#### STORED DATA:
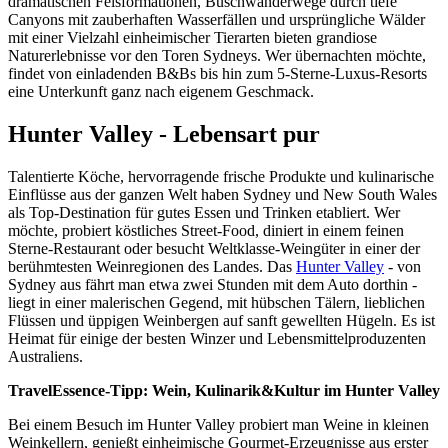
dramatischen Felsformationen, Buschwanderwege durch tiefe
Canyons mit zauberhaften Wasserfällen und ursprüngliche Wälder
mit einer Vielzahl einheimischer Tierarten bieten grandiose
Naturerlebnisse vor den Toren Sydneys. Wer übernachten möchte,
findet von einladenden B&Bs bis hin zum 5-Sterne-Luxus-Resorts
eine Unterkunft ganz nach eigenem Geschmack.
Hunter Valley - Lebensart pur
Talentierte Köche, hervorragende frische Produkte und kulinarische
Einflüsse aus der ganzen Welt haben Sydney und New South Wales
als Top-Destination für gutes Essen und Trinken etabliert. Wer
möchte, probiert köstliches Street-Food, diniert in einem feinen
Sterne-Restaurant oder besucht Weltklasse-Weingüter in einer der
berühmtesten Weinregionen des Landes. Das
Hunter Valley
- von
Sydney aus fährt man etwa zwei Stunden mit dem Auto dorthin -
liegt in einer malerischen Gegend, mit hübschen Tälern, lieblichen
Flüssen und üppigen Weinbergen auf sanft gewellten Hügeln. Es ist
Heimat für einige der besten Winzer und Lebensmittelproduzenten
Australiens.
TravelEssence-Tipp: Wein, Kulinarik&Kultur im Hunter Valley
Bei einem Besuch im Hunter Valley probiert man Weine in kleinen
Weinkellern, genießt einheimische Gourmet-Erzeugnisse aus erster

---

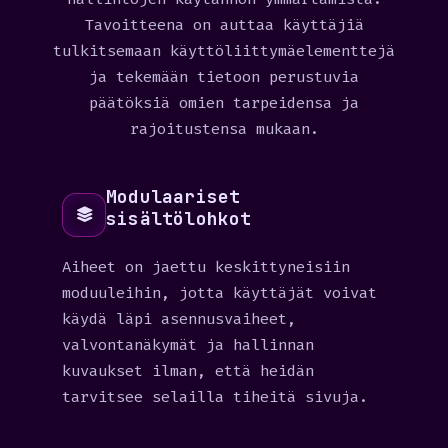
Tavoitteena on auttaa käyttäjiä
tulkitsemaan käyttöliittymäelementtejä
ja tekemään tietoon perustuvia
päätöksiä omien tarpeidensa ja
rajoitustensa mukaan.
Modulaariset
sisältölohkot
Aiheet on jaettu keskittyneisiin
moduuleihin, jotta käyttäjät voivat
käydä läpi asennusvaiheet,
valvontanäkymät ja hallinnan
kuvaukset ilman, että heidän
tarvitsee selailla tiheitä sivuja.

#### WHAT THE TASK ASKS:
In the data above, find the line with "Aiheet on jaettu keskittyneisiin" and the line with "tarvitsee selailla tiheitä sivuja.". Retype both, plus every line between them, exactly.

#### RESPONSE TO THE EXERCISE:
Aiheet on jaettu keskittyneisiin
moduuleihin, jotta käyttäjät voivat
käydä läpi asennusvaiheet,
valvontanäkymät ja hallinnan
kuvaukset ilman, että heidän
tarvitsee selailla tiheitä sivuja.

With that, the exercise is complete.